Or perhaps, I should say that I hate the media's reaction to the flu. The circus surrounding the swine flu (or N1H1 if you want to sound all smart and stuff, or Mexican flu if you want to sound like you're an Israeli health minister) is idiotic.
Here's the thing, if you work in the CDC or some sort of health agency, I expect you to take this seriously and maybe even get a little worried. It'll get you off your ass and stop you from eating doughnuts in the staff break room long enough to make sure something like this doesn't turn into a pandemic. After all, flu is the perfect vehicle for a true pandemic. It's highly contagious, airborne, and incubates long enough to allow the infection to spread far and wide, unlike Ebola, which kills you so fast it can't even hitch a ride to the next town. For the rest of us, however, it's really stupid to care about this right now. First, there isn't really anything you can do that you shouldn't already be doing to prevent the disease from spreading. You should already be washing your hands, sneezing into your arm, and staying out from work or school when you are actually sick. Second, this thing isn't even a big deal right now. Fewer than 4,000 people worldwide have been suspected of having this version of the flu.

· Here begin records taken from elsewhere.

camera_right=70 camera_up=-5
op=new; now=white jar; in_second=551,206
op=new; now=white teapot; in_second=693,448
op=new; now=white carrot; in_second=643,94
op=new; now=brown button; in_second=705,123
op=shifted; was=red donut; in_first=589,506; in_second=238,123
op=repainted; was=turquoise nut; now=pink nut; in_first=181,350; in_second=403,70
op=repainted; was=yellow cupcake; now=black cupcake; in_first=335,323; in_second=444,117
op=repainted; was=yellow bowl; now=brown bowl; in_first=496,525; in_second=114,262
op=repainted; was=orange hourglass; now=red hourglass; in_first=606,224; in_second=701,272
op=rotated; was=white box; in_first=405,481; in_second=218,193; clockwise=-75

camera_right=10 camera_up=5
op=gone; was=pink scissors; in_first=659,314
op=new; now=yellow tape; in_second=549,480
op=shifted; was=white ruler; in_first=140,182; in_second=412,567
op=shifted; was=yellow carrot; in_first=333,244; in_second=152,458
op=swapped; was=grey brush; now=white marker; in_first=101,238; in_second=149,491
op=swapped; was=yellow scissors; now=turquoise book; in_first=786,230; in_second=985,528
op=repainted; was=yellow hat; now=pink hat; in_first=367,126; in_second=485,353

That's right, out of the billions of people in the world, the number of people who've had this flu would be about the equivalent of the population of one really large suburban high school. As for deaths, there are only nine confirmed and 177 suspected worldwide.

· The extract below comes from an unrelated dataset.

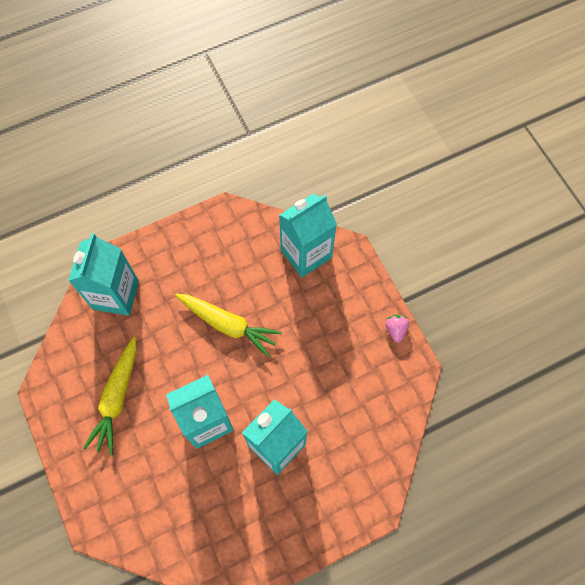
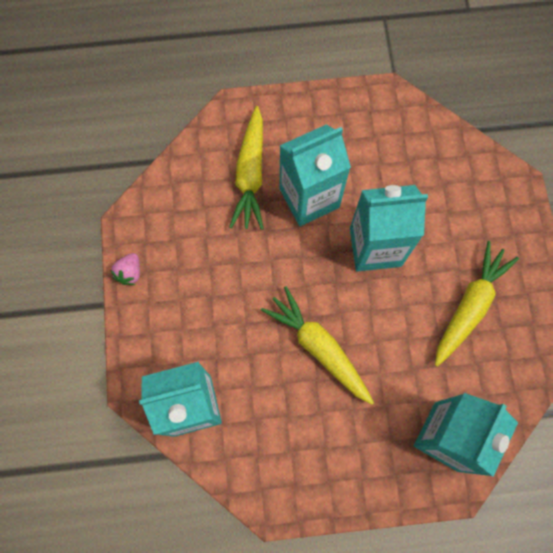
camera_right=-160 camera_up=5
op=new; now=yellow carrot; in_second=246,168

Remember SARS? Yeah, that turned out to not be a very big deal. It only killed 774 people before it petered out. The bird flu? It can't even jump from human to human yet and most of the people who caught it actually lived in the same building as the birds that gave it to them. West Nile Virus? Less than a four percent fatality rate in serious infections.

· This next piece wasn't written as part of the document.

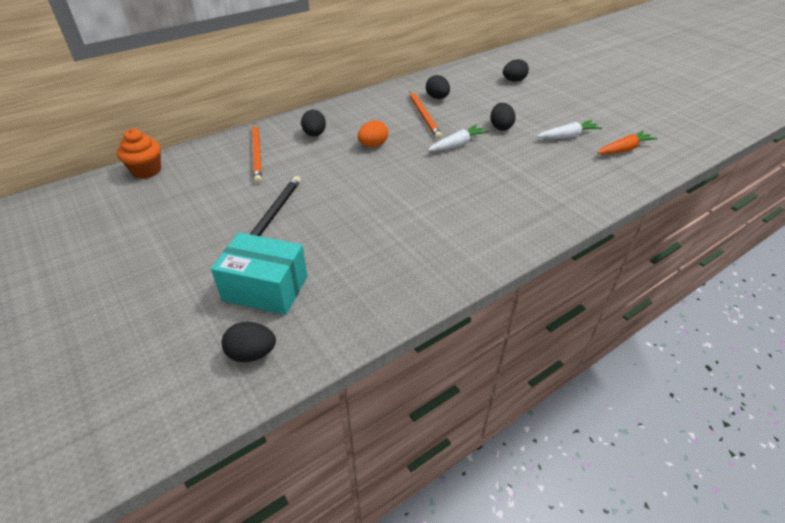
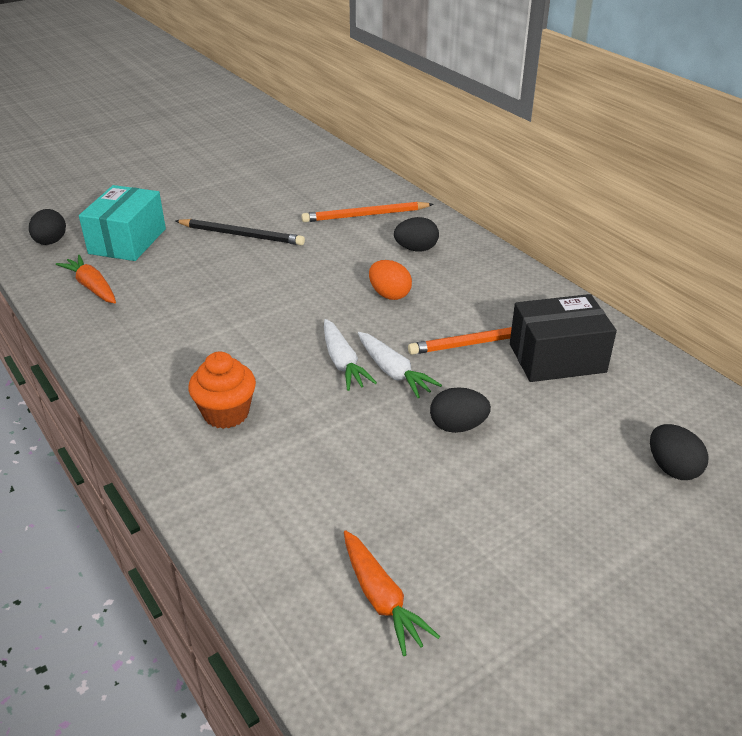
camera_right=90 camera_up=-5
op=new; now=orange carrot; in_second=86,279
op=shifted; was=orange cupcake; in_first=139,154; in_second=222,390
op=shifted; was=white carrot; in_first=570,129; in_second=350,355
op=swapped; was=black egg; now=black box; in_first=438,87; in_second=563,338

Sure, I'm taking about hundreds of deaths as if they were nothing, and that does seem rather callous of me, but these are diseases that really are only moderately worse than an average strain of the regular influenza virus and often seem to fade away after the initial outbreak. To put it in perspective, there has been an average of about 713 deaths a year among American soldiers in Iraq, and that's just the Americans. It doesn't count the other allies or the much higher number of Iraqis killed since March 2003. Remember, that's just one small war in one of the most peaceful eras in the history of the human species and we're worried about the flu. If you're a healthy person who's not elderly or younger than a preschooler and you're not too proud to go to a doctor when you're sick, none of these flu and flu-like diseases are going to kill you. You'll feel like crap for a week and then you can brag at parties that you lived through the swine flu/bird flu/SARS/West Nile/disease du jour. It's an instant ice breaker, as long as you don't currently have the sniffles.
Until then, please beg the media to stop talking about this. We really need to save our overreactions for the next coming of the bubonic plague, shark attacks, and little white girls who've been kidnapped. Hell, maybe the television news stations could even find some room to address something of actual importance.